- _Saved entries_

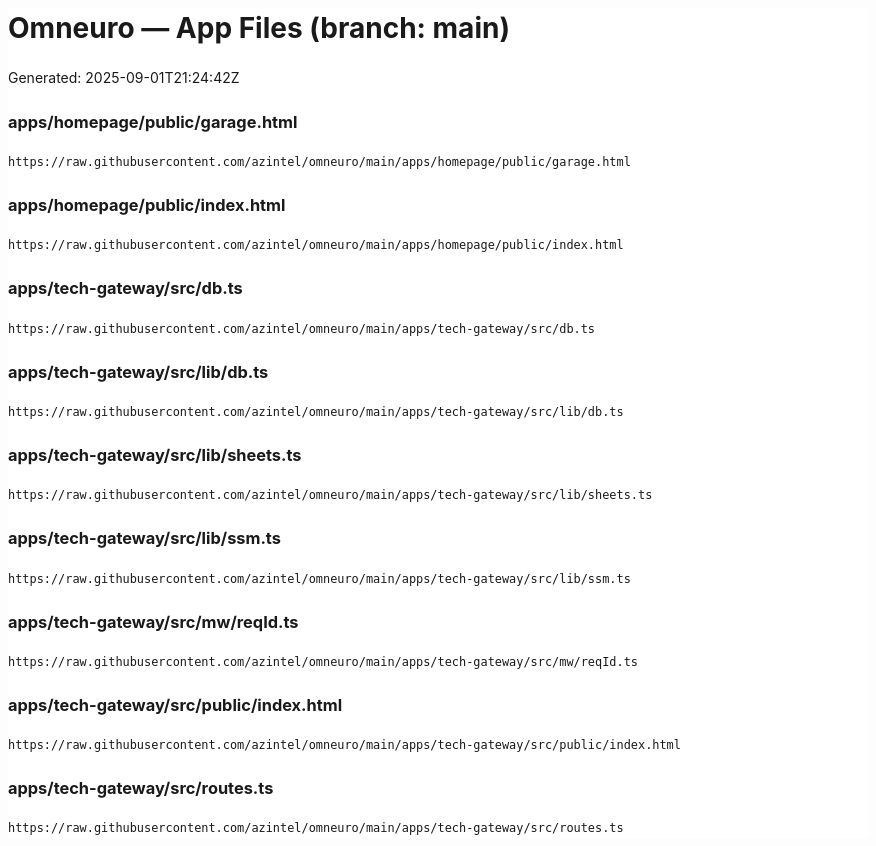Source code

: # Omneuro — App Files (branch: main)

Generated: 2025-09-01T21:24:42Z

### apps/homepage/public/garage.html

```txt
https://raw.githubusercontent.com/azintel/omneuro/main/apps/homepage/public/garage.html
```

### apps/homepage/public/index.html

```txt
https://raw.githubusercontent.com/azintel/omneuro/main/apps/homepage/public/index.html
```

### apps/tech-gateway/src/db.ts

```txt
https://raw.githubusercontent.com/azintel/omneuro/main/apps/tech-gateway/src/db.ts
```

### apps/tech-gateway/src/lib/db.ts

```txt
https://raw.githubusercontent.com/azintel/omneuro/main/apps/tech-gateway/src/lib/db.ts
```

### apps/tech-gateway/src/lib/sheets.ts

```txt
https://raw.githubusercontent.com/azintel/omneuro/main/apps/tech-gateway/src/lib/sheets.ts
```

### apps/tech-gateway/src/lib/ssm.ts

```txt
https://raw.githubusercontent.com/azintel/omneuro/main/apps/tech-gateway/src/lib/ssm.ts
```

### apps/tech-gateway/src/mw/reqId.ts

```txt
https://raw.githubusercontent.com/azintel/omneuro/main/apps/tech-gateway/src/mw/reqId.ts
```

### apps/tech-gateway/src/public/index.html

```txt
https://raw.githubusercontent.com/azintel/omneuro/main/apps/tech-gateway/src/public/index.html
```

### apps/tech-gateway/src/routes.ts

```txt
https://raw.githubusercontent.com/azintel/omneuro/main/apps/tech-gateway/src/routes.ts
```
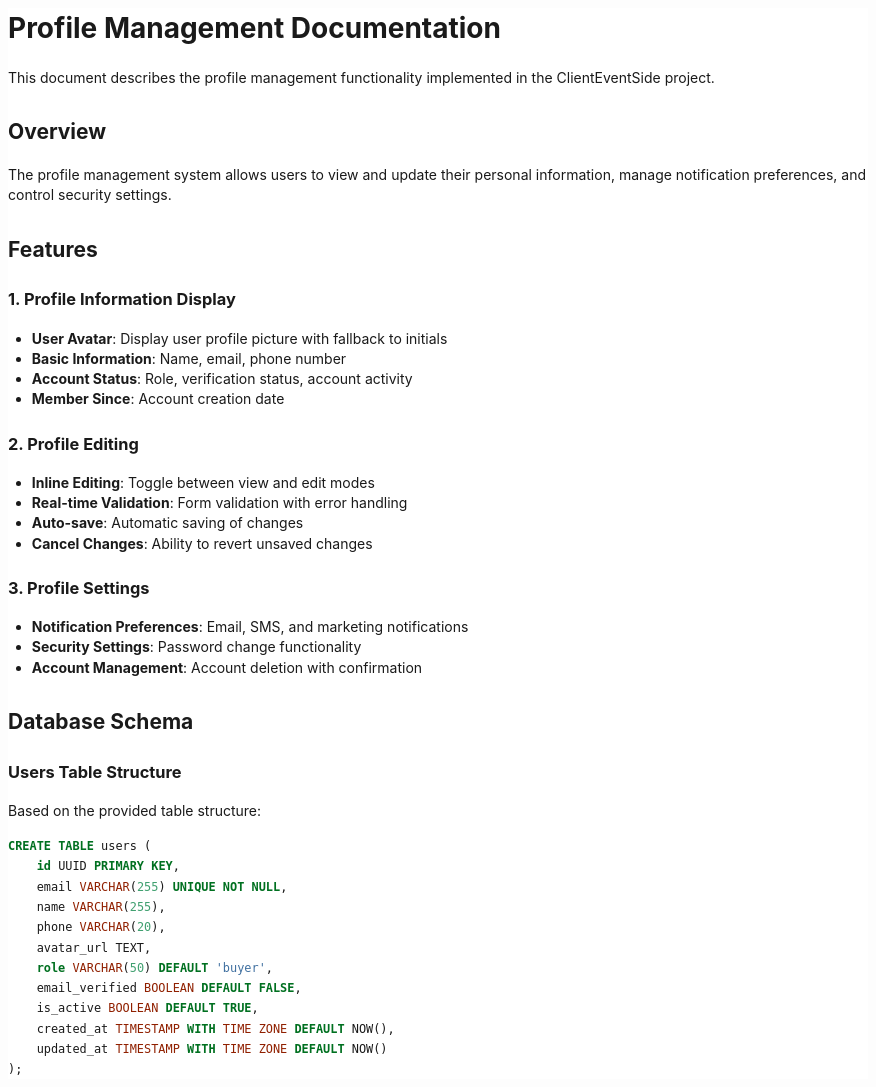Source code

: # Profile Management Documentation

This document describes the profile management functionality implemented in the ClientEventSide project.

## Overview

The profile management system allows users to view and update their personal information, manage notification preferences, and control security settings.

## Features

### 1. Profile Information Display
- **User Avatar**: Display user profile picture with fallback to initials
- **Basic Information**: Name, email, phone number
- **Account Status**: Role, verification status, account activity
- **Member Since**: Account creation date

### 2. Profile Editing
- **Inline Editing**: Toggle between view and edit modes
- **Real-time Validation**: Form validation with error handling
- **Auto-save**: Automatic saving of changes
- **Cancel Changes**: Ability to revert unsaved changes

### 3. Profile Settings
- **Notification Preferences**: Email, SMS, and marketing notifications
- **Security Settings**: Password change functionality
- **Account Management**: Account deletion with confirmation

## Database Schema

### Users Table Structure
Based on the provided table structure:

```sql
CREATE TABLE users (
    id UUID PRIMARY KEY,
    email VARCHAR(255) UNIQUE NOT NULL,
    name VARCHAR(255),
    phone VARCHAR(20),
    avatar_url TEXT,
    role VARCHAR(50) DEFAULT 'buyer',
    email_verified BOOLEAN DEFAULT FALSE,
    is_active BOOLEAN DEFAULT TRUE,
    created_at TIMESTAMP WITH TIME ZONE DEFAULT NOW(),
    updated_at TIMESTAMP WITH TIME ZONE DEFAULT NOW()
);
```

- _PROBLEM REQUIREMENTS_
Return exactly the lines from the one containing "- **Notification Preferences**: Email, SMS, and" through the last line of the records above, both included, and nothing else.

- _EXERCISE RESULT_
- **Notification Preferences**: Email, SMS, and marketing notifications
- **Security Settings**: Password change functionality
- **Account Management**: Account deletion with confirmation

## Database Schema

### Users Table Structure
Based on the provided table structure:

```sql
CREATE TABLE users (
    id UUID PRIMARY KEY,
    email VARCHAR(255) UNIQUE NOT NULL,
    name VARCHAR(255),
    phone VARCHAR(20),
    avatar_url TEXT,
    role VARCHAR(50) DEFAULT 'buyer',
    email_verified BOOLEAN DEFAULT FALSE,
    is_active BOOLEAN DEFAULT TRUE,
    created_at TIMESTAMP WITH TIME ZONE DEFAULT NOW(),
    updated_at TIMESTAMP WITH TIME ZONE DEFAULT NOW()
);
```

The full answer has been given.